Pour l’acheter : Felicity Atcock, Tome 1

Sophie Jomain est un écrivain français (née en 1975 à Villefranche-sur-Saône), auteur de romans fantastiques pour jeunes adultes et adultes.
Wikipédia.

Les Etoiles de Noss Head, Tome 1

« J’ai vraiment pas de bol, il aura suffit d’une morsure, d’une seule, pour que je me retrouve embarquée dans une histoire sans queue ni tête. Je ne sais pas exactement comment ça a commencé, et je ne sais pas non plus de quelle manière tout cela va finir. Quoi qu’il en soit, celui qui fera en sorte que les jeunes vampires arrêtent de s’enterrer dans mon jardin, sera mon héros. Et si en plus il est beau, riche et intelligent, je ne me plaindrai pas ! Je veux retrouver ma vie d’avant, tranquille et… ennuyeuse à mourir. » Sauf qu’en voulant éloigner les ennuis, il arrive qu’on en attire d’autres… à plumes.

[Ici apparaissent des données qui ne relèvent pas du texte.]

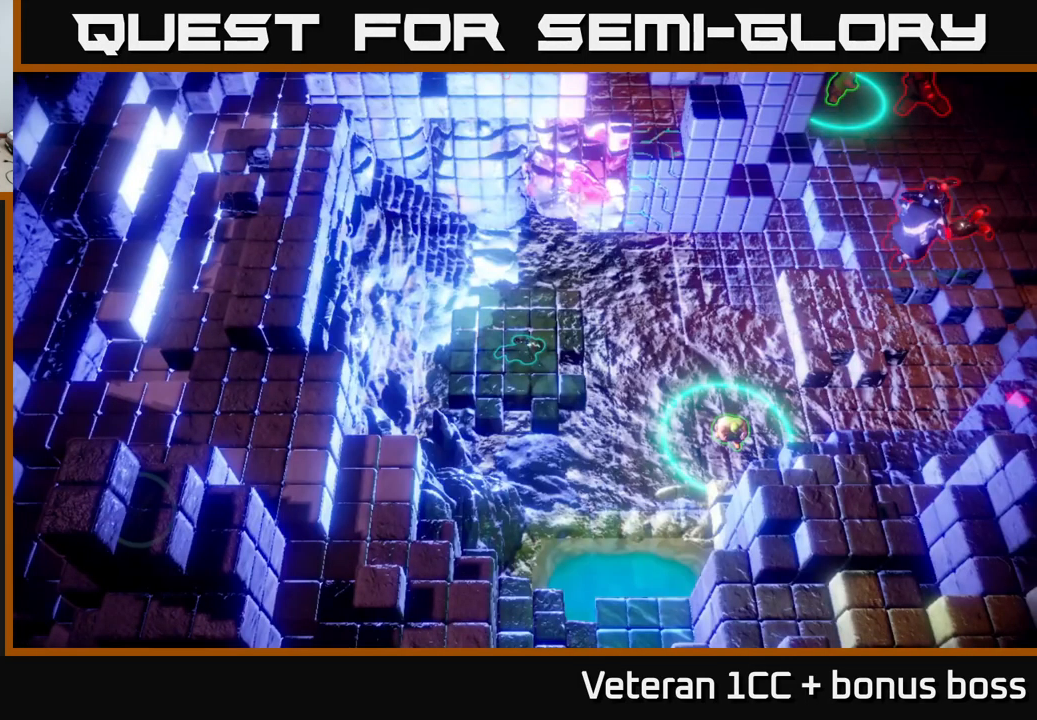
{"dt_ms": 500, "buttons": [], "left_stick": "down-right", "right_stick": "up-right", "events": [[83, "left_stick", "right"], [317, "left_stick", "down-right"]]}
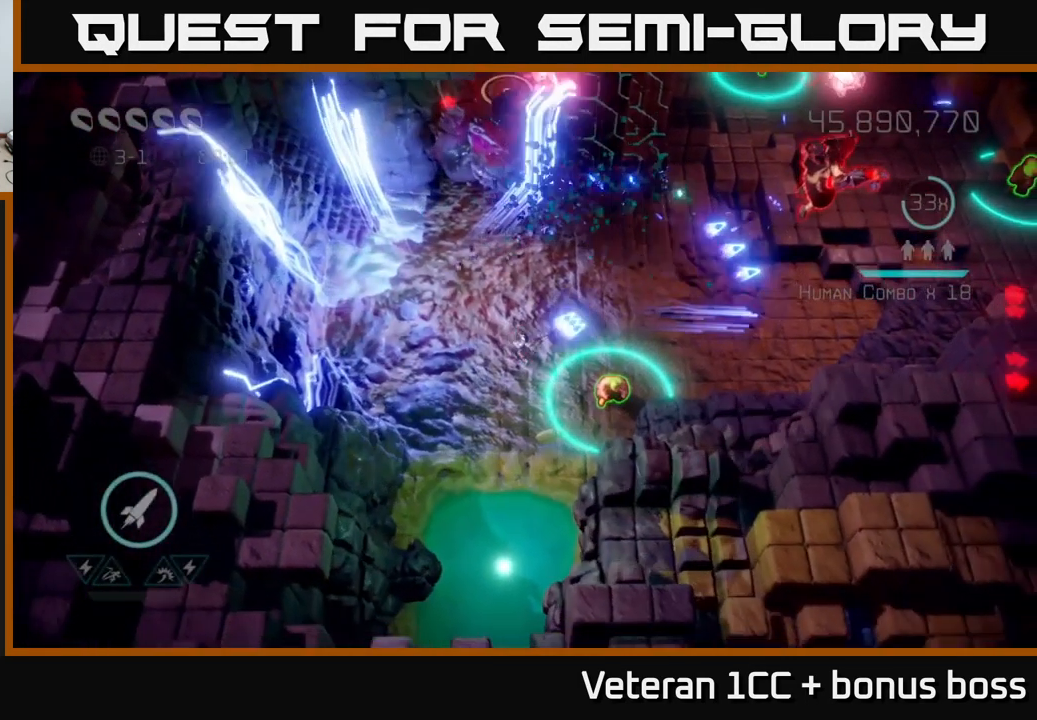
{"dt_ms": 500, "buttons": [], "left_stick": "up-left", "right_stick": "up-right", "events": [[200, "R2", "down"], [283, "left_stick", "up-right"], [300, "R2", "up"], [367, "left_stick", "up-left"]]}
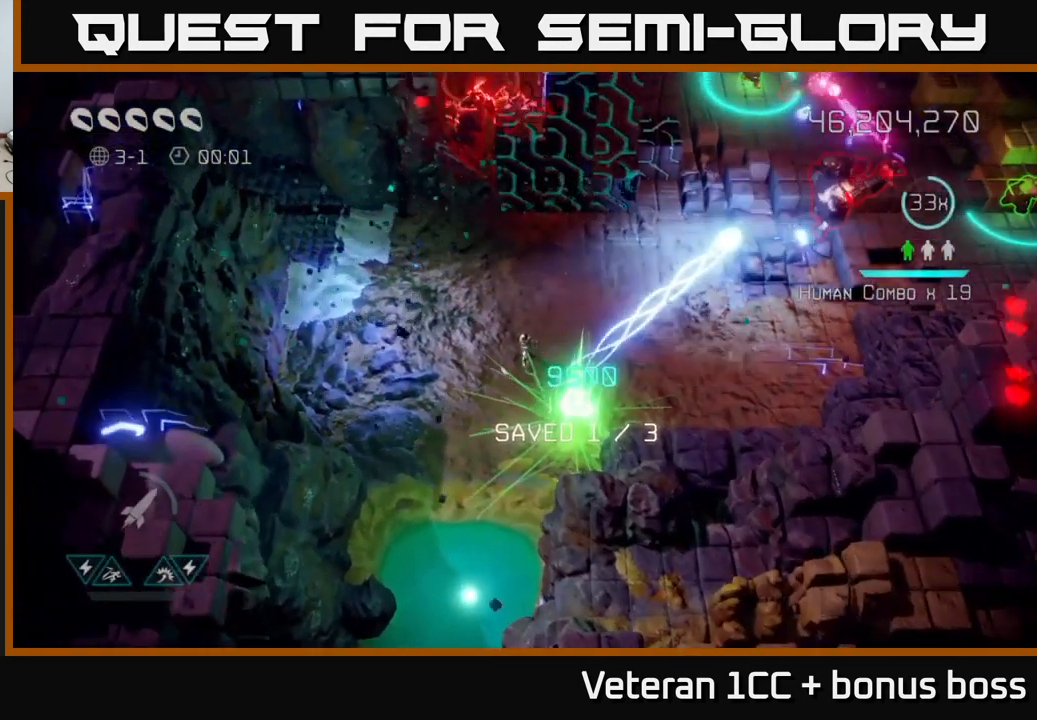
{"dt_ms": 499, "buttons": [], "left_stick": "up", "right_stick": "up", "events": [[17, "left_stick", "up"], [117, "left_stick", "up-right"], [267, "right_stick", "up"], [449, "left_stick", "up"]]}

Posons tout de suite les choses ce qui évitera aux fans absolus d’aller plus loin : je n’ai pas vraiment apprécié ce premier tome alors que j’avais vraiment adoré le premier tome des Etoiles de Noss Head ; la déception n’en est que plus intense.
Attention, je n’ai pas tout détesté en bloc, mais certains éléments m’ont trop gênée pour que j’envisage de poursuivre la lecture de cette série. Je pense que je ne suis définitivement pas (plus) faite pour ce genre de lectures. Je n’ai jamais aimé la “chick-lit” et si j’ai parfois apprécié mes incursions du côté de la “bit-lit”, force est de constater que ce n’est plus le cas aujourd’hui. N’étant pas coeur de cible, je ne sais pas si mes impressions seront pertinentes pour les futurs lecteurs, mais je donne tout de même mon avis, sincère et sans détour.

Pour mettre un mot, et un seul, sur le plus gros bémol de ma lecture : l’héroïne. Felicity a 24 ans, elle vit dans la banlieue de Bath et se fait un devoir de vivre une vie indépendante. Bien dans sa tête et dans son époque, la jeune femme semblait avoir tout pour me plaire… mais bien vite, les choses se gâtent et Felicity devient la représentante parfaite de tout ce que je déteste : gourde, bonne poire et complètement obnubilée par ce qu’elle peut trouver dans le pantalon de ces deux prétendants. Elle finit par devenir une poupée de chiffon que les autres protagonistes (surtout les hommes) s’envoient dès qu’ils le souhaitent. De toute façon, c’est bien simple, dans la vie de Felicity il n’y a qu’une chose qui semble compter : le sexe. J’ai vraiment eu l’impression que la seule façon qu’elle connaissait pour interagir avec les autres, c’était d’accepter de baisser sa culotte. Et sincèrement, ça me gêne. Beaucoup même.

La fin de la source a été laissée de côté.